Un film che non è stato segnalato dalla giuria, forse a causa della sua povertà tecnica, ma che trasuda atmosfere perverse e personaggi indimenticabili è Cyprian's Prayer, del regista bulgaro Dobromir Baychev. Bianco e nero, digitale di bassa qualità e ambientazioni suggestive rendono il film di Baychev (che ha scritto, diretto, fotografato, montato e prodotto il suo esordio) un'esperienza malata e disturbante, capace di riscrivere l'immaginario dell'exorcism-movie allontanandolo dalle derive popcorn degli ultimi anni di sfruttamento industriale indiscriminato. Anche qui sono gli attori (e una colonna sonora ossessiva) a dare sostanza alla narrazione e a rendere credibile, seppur senza speranza, la storia di un prete ortodosso costretto suo malgrado a tentare di salvare la vita di una giovane donna posseduta dal demonio.

Il corto vincitore, The Landing, è australiano e sembra diretto e prodotto da un giovane Steven Spielberg, quello di Incontri ravvicinati del terzo tipo, anche se la presenza aliena viene contraddetta da un finale sorprendente e politicamente orientato.

The Landing | Short Film Trailer from Perception Pictures on Vimeo.


In generale la sensazione è che l'horror statunitense ceda il passo per originalità e profondità a quello di altri Paesi. Ragazze zombie nude, sangue a ettolitri, montaggio sincopato e costosi effetti speciali digitali non bastano a fare di un horror un buon film. Le storie languono, anche se gli attori sono sempre di ottimo livello. I corti, per esempio, sono più promo o teaser di possibili lunghi: i giovani registi americani di genere oggi non scrivono e dirigono una short story per il gusto di farlo ma esclusivamente per mostrare a potenziali investitori le loro capacità tecniche e di linguaggio. Il resto è noia. E script che finiscono a metà del primo atto.

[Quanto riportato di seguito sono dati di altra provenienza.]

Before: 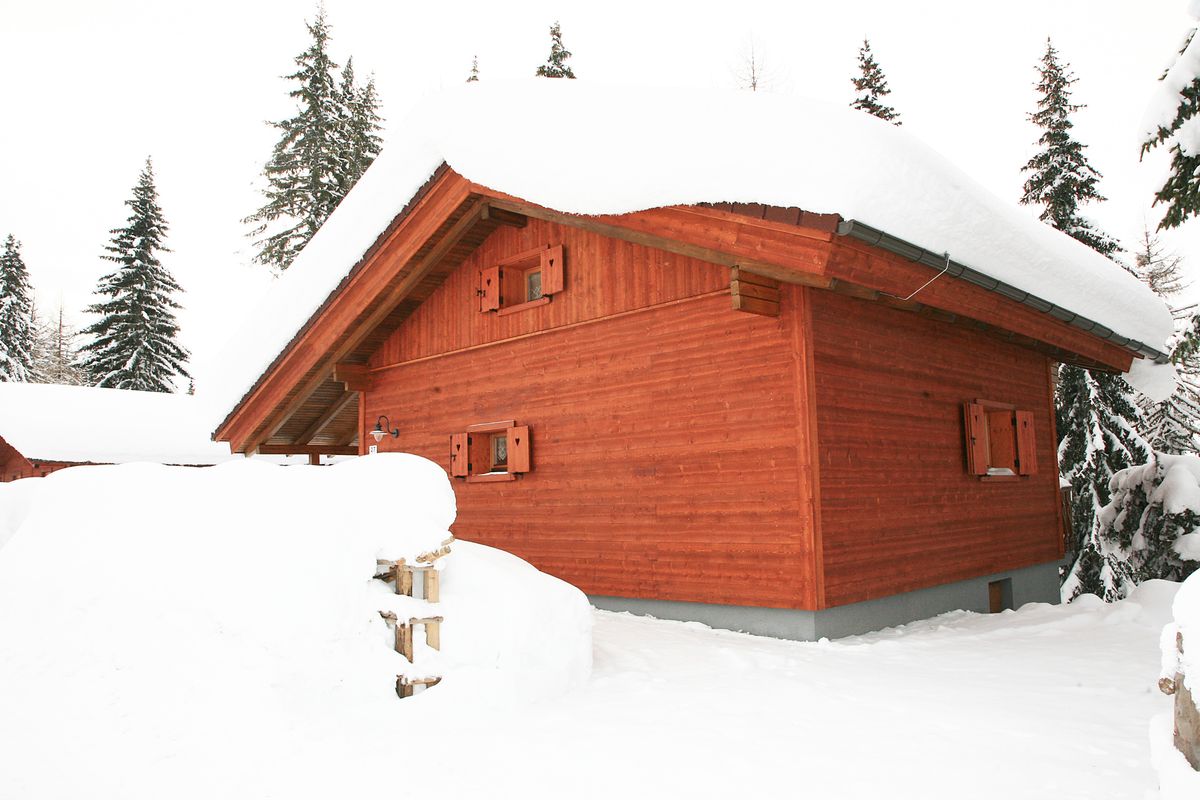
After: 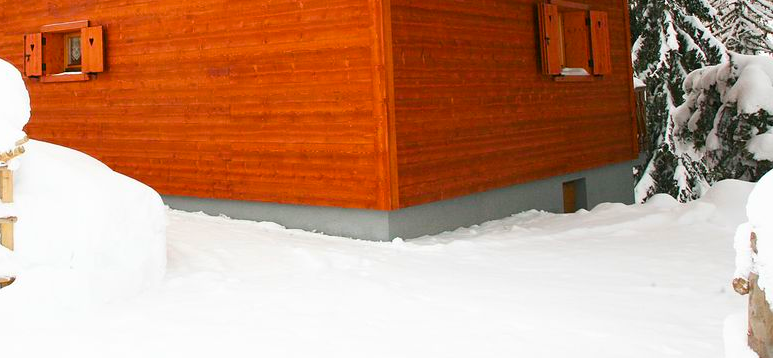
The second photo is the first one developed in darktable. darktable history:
crop and rotate: left 35.509%, top 50.238%, bottom 4.934%
color balance rgb: linear chroma grading › global chroma 15%, perceptual saturation grading › global saturation 30%
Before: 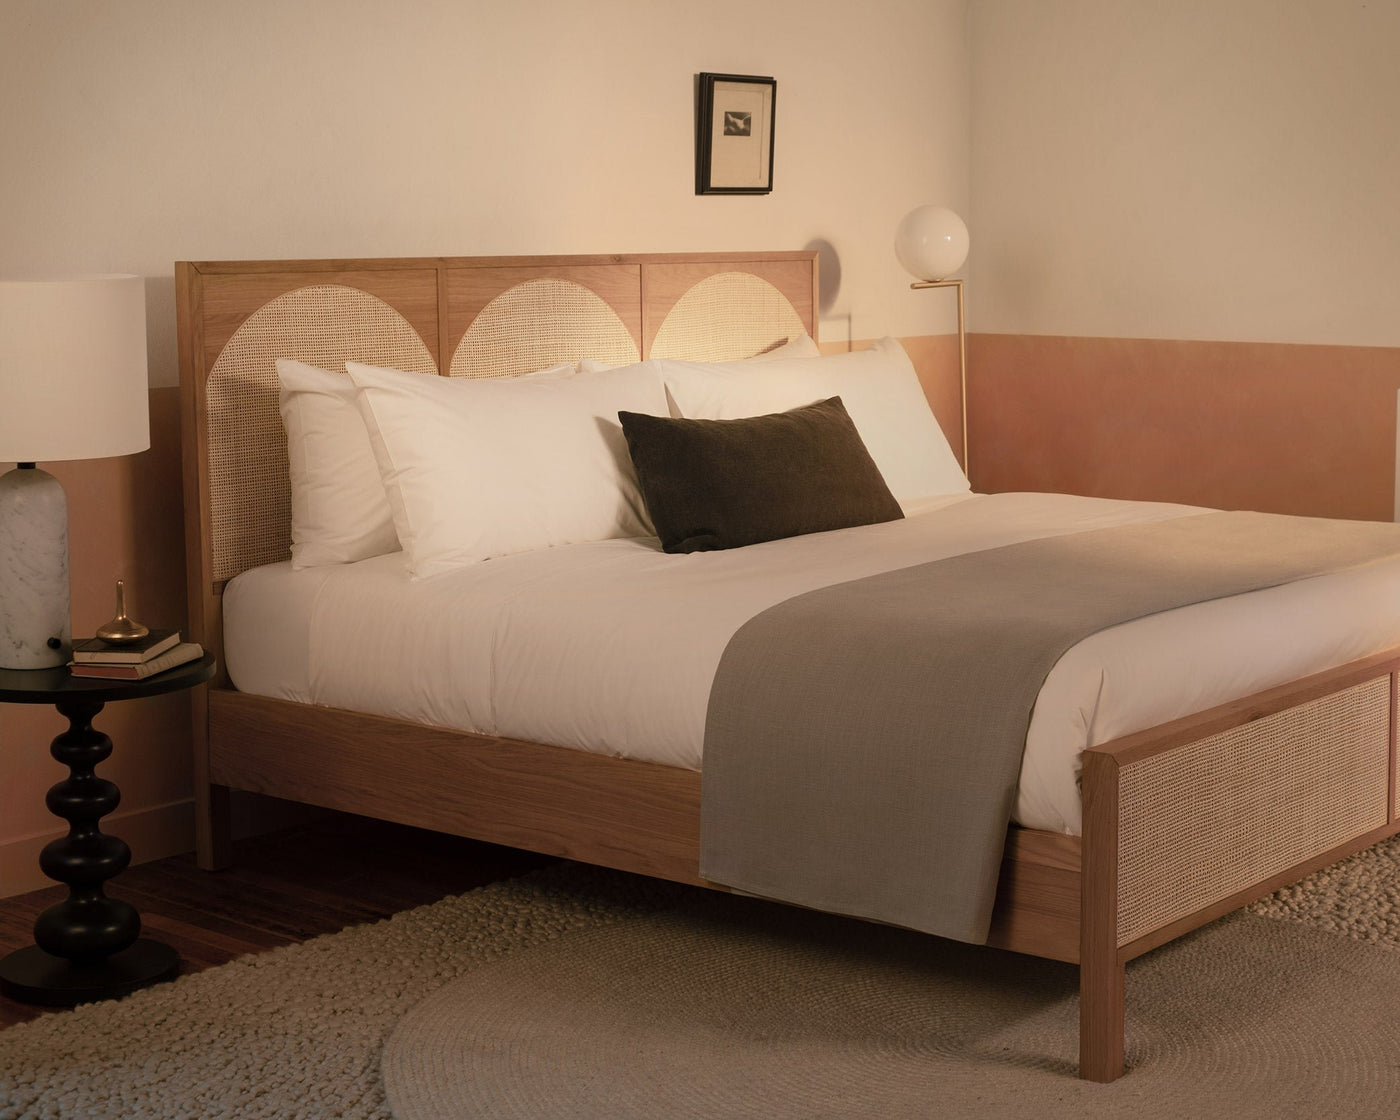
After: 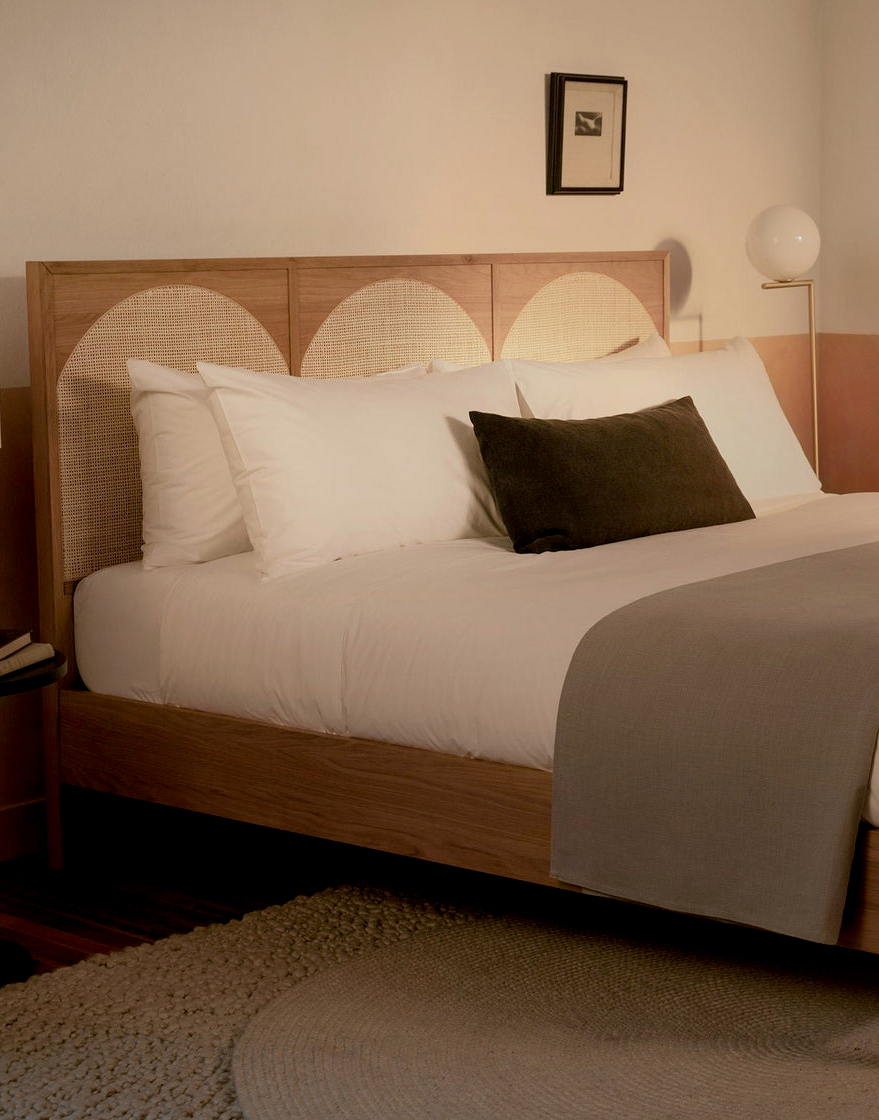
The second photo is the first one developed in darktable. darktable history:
exposure: black level correction 0.009, exposure -0.159 EV, compensate highlight preservation false
crop: left 10.644%, right 26.528%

La Sala dello Screamfest 2014
La Sala dello Screamfest 2014

Lo Screamfest è una vera e propria festa per filmmaker indipendenti, uno showcase del loro talento sotto gli occhi avidi degli executive hollywoodiani, una follia di sangue, sesso e ironia. Un festival che gli organizzatori hanno pensato per gli autori, per il pubblico e per i film selezionati, che ricevono la migliore attenzione tecnica e promozionale possibile e sono al centro di tutto. Per noi, abituati ai festival italiani che sempre più spesso promuovono solo se stessi, non è così scontato.